What is being asked - Each line below needs to be returned exactly. Skip any picture.

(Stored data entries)
Segment Open
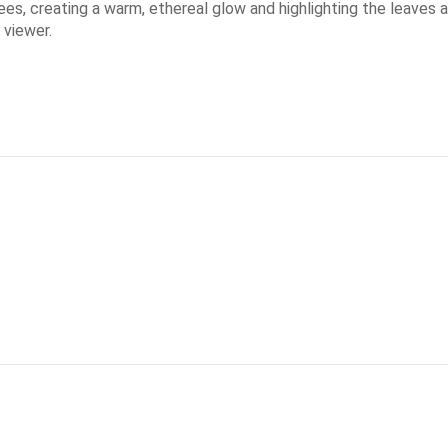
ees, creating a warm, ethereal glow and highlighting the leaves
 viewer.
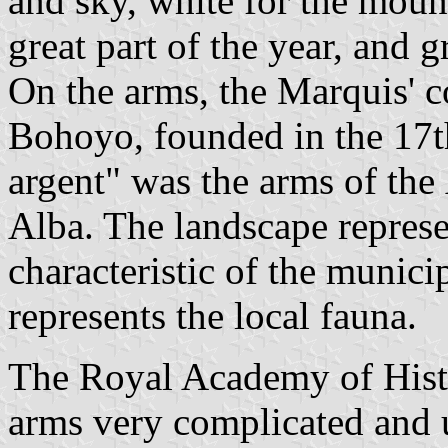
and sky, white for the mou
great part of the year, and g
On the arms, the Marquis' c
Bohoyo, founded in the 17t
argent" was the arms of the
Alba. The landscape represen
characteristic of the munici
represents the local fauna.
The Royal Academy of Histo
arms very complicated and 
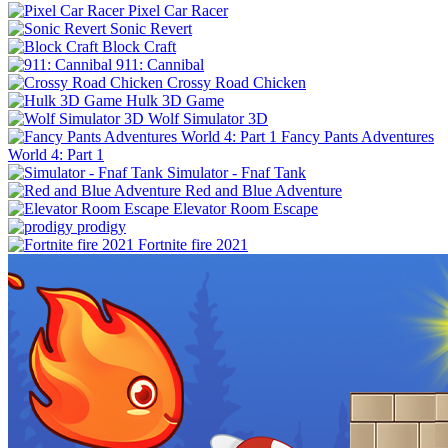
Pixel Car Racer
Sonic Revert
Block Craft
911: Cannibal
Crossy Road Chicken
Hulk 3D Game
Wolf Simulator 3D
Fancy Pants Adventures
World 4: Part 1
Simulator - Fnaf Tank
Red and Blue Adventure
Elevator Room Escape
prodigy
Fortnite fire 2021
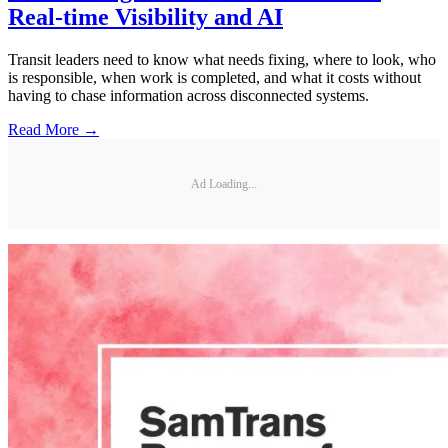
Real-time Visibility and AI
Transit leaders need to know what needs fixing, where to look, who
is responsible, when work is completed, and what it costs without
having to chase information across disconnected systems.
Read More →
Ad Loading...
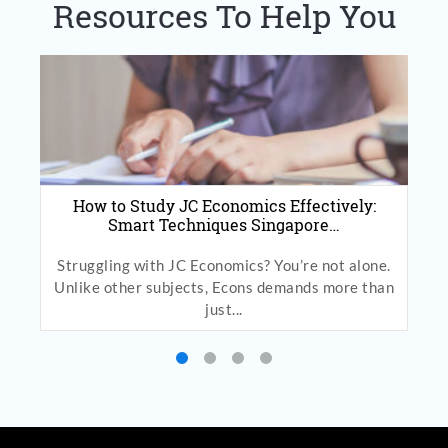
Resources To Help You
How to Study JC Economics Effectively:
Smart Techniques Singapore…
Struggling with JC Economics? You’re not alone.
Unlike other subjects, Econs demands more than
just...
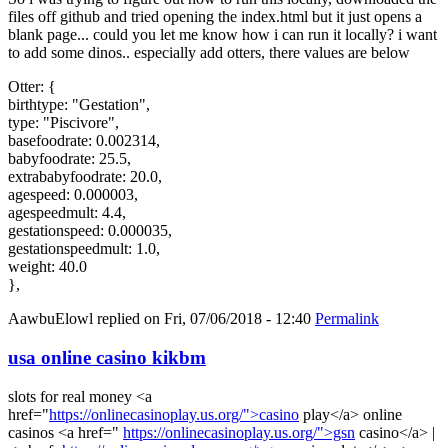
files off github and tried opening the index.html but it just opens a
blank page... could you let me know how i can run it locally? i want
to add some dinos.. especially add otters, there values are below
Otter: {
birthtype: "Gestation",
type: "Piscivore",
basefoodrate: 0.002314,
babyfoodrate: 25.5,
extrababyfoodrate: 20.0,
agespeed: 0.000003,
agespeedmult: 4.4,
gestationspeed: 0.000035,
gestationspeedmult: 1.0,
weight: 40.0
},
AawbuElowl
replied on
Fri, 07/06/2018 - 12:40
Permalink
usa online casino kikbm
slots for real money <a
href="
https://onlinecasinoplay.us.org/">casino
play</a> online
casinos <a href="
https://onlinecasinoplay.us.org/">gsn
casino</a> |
Segment Closed
Response to this task -
ees, creating a warm, ethereal glow and highlighting the leaves
 viewer.
and sky, white for the mou
great part of the year, and g
On the arms, the Marquis' c
Bohoyo, founded in the 17t
argent" was the arms of the
Alba. The landscape represen
characteristic of the munici
represents the local fauna.
The Royal Academy of Histo
arms very complicated and 
Pixel Car Racer
Sonic Revert
Block Craft
911: Cannibal
Crossy Road Chicken
Hulk 3D Game
Wolf Simulator 3D
Fancy Pants Adventures
World 4: Part 1
Simulator - Fnaf Tank
Red and Blue Adventure
Elevator Room Escape
prodigy
Fortnite fire 2021
Real-time Visibility and AI
Transit leaders need to know what needs fixing, where to look, who
is responsible, when work is completed, and what it costs without
having to chase information across disconnected systems.
Read More →
Ad Loading...
Resources To Help You
How to Study JC Economics Effectively:
Smart Techniques Singapore…
Struggling with JC Economics? You’re not alone.
Unlike other subjects, Econs demands more than
just...
files off github and tried opening the index.html but it just opens a
blank page... could you let me know how i can run it locally? i want
to add some dinos.. especially add otters, there values are below
Otter: {
birthtype: "Gestation",
type: "Piscivore",
basefoodrate: 0.002314,
babyfoodrate: 25.5,
extrababyfoodrate: 20.0,
agespeed: 0.000003,
agespeedmult: 4.4,
gestationspeed: 0.000035,
gestationspeedmult: 1.0,
weight: 40.0
},
AawbuElowl
replied on
Fri, 07/06/2018 - 12:40
Permalink
usa online casino kikbm
slots for real money <a
href="
https://onlinecasinoplay.us.org/">casino
play</a> online
casinos <a href="
https://onlinecasinoplay.us.org/">gsn
casino</a> |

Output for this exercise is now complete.